Die Pädophilen-Debatte muss offener aufgeklärt werden

Als die Grünen 1982 ihr Programm für die Hamburger Bürgerschaftswahl schrieben, war ich noch nicht einmal auf der Welt. Ich kenne diese Zeit der späten 70er- und frühen 80er-Jahre also nicht aus eigener Erfahrung und kann mir nur erzählen lassen und lesen, wie es damals war. Dass in einigen linken und intellektuellen Kreisen Forderungen nach straffreiem Sex mit Kindern gesellschaftsfähig waren. Dass prominente Politiker und andere Persönlichkeiten offen über ihre pädophilen Neigungen philosophierten und selbst in seriösen Tageszeitungen Platz fanden, um dafür zu werben. Mir wird schlecht, wenn ich davon lese. Solche Gedanken passen nicht ins Jahr 2013 und nicht in meine Lebenswelt.

Für den noch jungen Landesvorstand der Hamburger Grünen ist es nun eine schwere Aufgabe, die Geschehnisse von 1982 aufzuarbeiten. Zu erklären, wie es die Forderung in das Wahlprogramm geschafft hat, sexuelle Beziehungen zwischen Kindern und Erwachsenen sollten „nicht generell“ Gegenstand strafrechtlicher Verfolgung sein. Es ist gut und klug, dass die Grünen in Hamburg wie im Bund mit dem Politologen Franz Walter einen unabhängigen Wissenschaftler beauftragt haben, um die Vorfälle zu untersuchen. Es ist gut, dass Landeschefin Katharina Fegebank Offenheit und Transparenz betont.

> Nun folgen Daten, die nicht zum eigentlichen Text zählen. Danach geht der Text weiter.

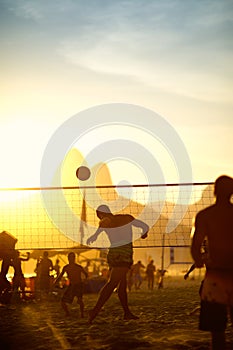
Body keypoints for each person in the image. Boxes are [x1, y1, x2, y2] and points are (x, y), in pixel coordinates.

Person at [86, 204, 149, 324]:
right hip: (124, 255)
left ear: (100, 214)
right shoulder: (127, 218)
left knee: (121, 285)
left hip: (115, 254)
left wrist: (95, 235)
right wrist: (144, 233)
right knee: (112, 283)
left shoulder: (106, 220)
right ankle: (95, 310)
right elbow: (144, 226)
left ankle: (127, 312)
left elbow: (104, 221)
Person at [191, 175, 233, 350]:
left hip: (215, 276)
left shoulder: (205, 215)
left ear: (214, 191)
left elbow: (195, 245)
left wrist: (199, 260)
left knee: (217, 331)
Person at [54, 252, 88, 317]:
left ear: (74, 258)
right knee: (63, 301)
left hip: (78, 285)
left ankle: (82, 314)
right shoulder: (66, 267)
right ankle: (68, 313)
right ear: (68, 258)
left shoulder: (78, 267)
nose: (71, 259)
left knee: (80, 300)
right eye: (70, 258)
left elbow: (86, 274)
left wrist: (84, 281)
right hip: (72, 285)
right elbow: (60, 276)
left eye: (73, 257)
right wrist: (55, 283)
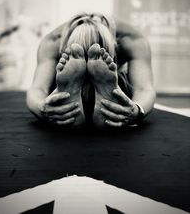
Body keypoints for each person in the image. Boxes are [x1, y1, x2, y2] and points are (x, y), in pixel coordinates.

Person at [26, 13, 156, 128]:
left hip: (114, 79)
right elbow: (39, 88)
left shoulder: (131, 39)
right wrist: (42, 108)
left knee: (120, 88)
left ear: (113, 48)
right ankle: (71, 92)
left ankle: (99, 94)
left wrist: (137, 109)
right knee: (56, 88)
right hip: (71, 85)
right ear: (65, 45)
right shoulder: (53, 41)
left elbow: (143, 88)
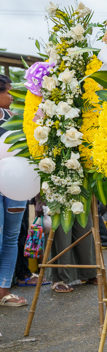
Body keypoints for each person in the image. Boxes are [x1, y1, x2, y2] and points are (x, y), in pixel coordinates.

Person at [0, 75, 28, 306]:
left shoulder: (14, 119)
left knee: (11, 238)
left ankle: (4, 290)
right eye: (8, 91)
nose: (12, 96)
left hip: (16, 187)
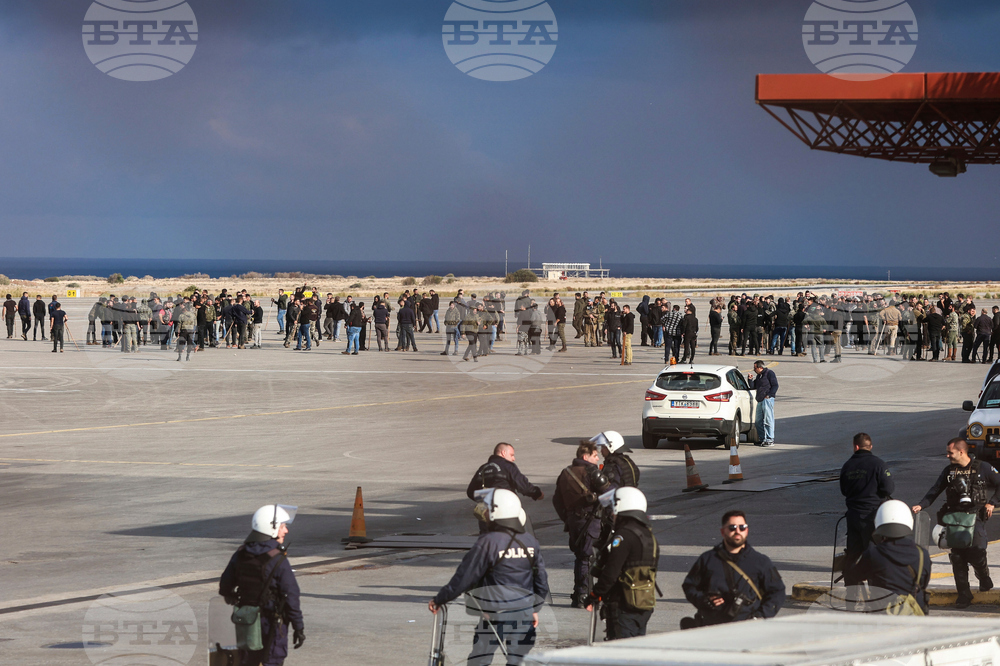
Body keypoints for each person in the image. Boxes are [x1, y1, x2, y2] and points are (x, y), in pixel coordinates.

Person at [429, 488, 548, 666]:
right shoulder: (530, 542)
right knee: (518, 661)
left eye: (487, 508)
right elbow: (541, 580)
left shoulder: (489, 542)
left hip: (495, 614)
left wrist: (441, 599)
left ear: (497, 511)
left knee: (480, 660)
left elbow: (464, 577)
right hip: (523, 612)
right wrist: (534, 608)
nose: (484, 512)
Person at [913, 438, 1000, 607]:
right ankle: (964, 595)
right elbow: (935, 489)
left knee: (977, 552)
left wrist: (992, 503)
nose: (947, 456)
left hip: (975, 516)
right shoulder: (949, 471)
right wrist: (922, 505)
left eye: (950, 453)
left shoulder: (983, 467)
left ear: (961, 452)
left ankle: (983, 577)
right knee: (957, 557)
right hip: (954, 518)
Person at [219, 505, 305, 666]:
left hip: (247, 621)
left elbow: (225, 585)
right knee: (272, 660)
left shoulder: (241, 553)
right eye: (282, 526)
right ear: (271, 528)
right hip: (272, 623)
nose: (286, 531)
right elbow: (291, 594)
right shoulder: (277, 559)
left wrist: (233, 597)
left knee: (247, 661)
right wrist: (298, 626)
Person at [680, 510, 785, 628]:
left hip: (747, 628)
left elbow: (777, 591)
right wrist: (704, 600)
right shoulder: (708, 559)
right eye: (732, 528)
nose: (737, 531)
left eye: (742, 527)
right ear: (722, 531)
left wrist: (760, 617)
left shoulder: (760, 561)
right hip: (712, 628)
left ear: (747, 530)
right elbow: (689, 586)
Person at [585, 488, 658, 640]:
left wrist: (595, 594)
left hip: (623, 605)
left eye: (613, 510)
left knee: (621, 648)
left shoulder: (623, 536)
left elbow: (611, 572)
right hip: (643, 603)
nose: (612, 514)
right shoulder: (648, 535)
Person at [553, 441, 611, 608]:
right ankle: (584, 595)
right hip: (590, 521)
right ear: (585, 457)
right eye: (594, 455)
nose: (597, 458)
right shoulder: (591, 472)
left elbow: (557, 500)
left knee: (581, 557)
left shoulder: (565, 472)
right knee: (587, 558)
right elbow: (609, 495)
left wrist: (567, 518)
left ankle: (579, 594)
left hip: (574, 521)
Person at [852, 500, 931, 615]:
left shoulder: (874, 553)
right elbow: (923, 582)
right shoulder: (922, 553)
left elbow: (856, 575)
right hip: (913, 613)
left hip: (882, 614)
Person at [839, 433, 895, 586]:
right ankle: (875, 592)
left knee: (852, 555)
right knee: (873, 555)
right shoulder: (879, 464)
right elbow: (888, 488)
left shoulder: (847, 466)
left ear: (856, 447)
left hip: (853, 516)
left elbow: (844, 490)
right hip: (872, 516)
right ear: (870, 446)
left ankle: (852, 593)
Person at [467, 443, 544, 534]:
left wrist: (488, 497)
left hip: (487, 514)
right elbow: (523, 486)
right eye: (511, 455)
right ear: (503, 453)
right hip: (507, 513)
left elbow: (470, 492)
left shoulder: (482, 469)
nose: (513, 458)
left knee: (488, 539)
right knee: (512, 537)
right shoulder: (508, 466)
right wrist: (537, 493)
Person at [747, 360, 777, 447]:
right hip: (760, 400)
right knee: (758, 421)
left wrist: (769, 395)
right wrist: (750, 380)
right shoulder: (759, 376)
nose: (754, 369)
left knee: (768, 419)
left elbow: (775, 385)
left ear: (760, 367)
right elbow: (753, 386)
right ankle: (762, 439)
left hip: (767, 400)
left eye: (755, 368)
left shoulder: (769, 373)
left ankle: (770, 439)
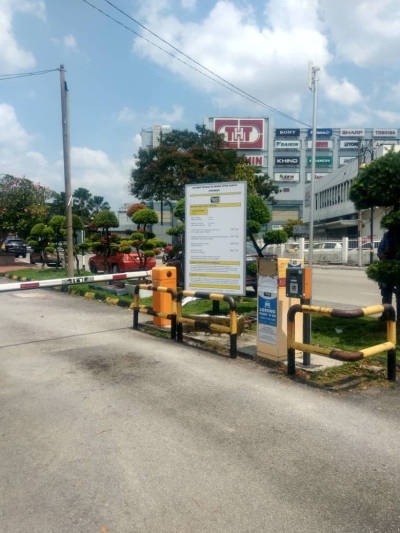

Hochproblematisch ist aber die wahrscheinlich wahlbedingte Salamitaktik. Vor allem fällt sie auf bei Spitzenkandidat Jürgen Trittin, der erst nach einer Recherche Walters den Fehler eingestand, Anfang der 80er-Jahre ein Kommunalwahlprogramm in Göttingen mit denselben pädophilen Forderungen presserechtlich verantwortet zu haben. Das wird die ohnehin schon angeschlagenen Grünen Wählerstimmen kosten. Sichtbar ist die Strategie aber auch bei den Hamburger Grünen, die schon länger von den nun im Mittelpunkt stehenden Passagen in ihrem Wahlprogramm von 1982 wissen und erst jetzt damit an die Öffentlichkeit gehen. Das Thema ist hochsensibel – zu sensibel für Salamitaktik. Allerdings auch zu sensibel, um im Wahlkampf von den anderen Parteien ausgeschlachtet zu werden.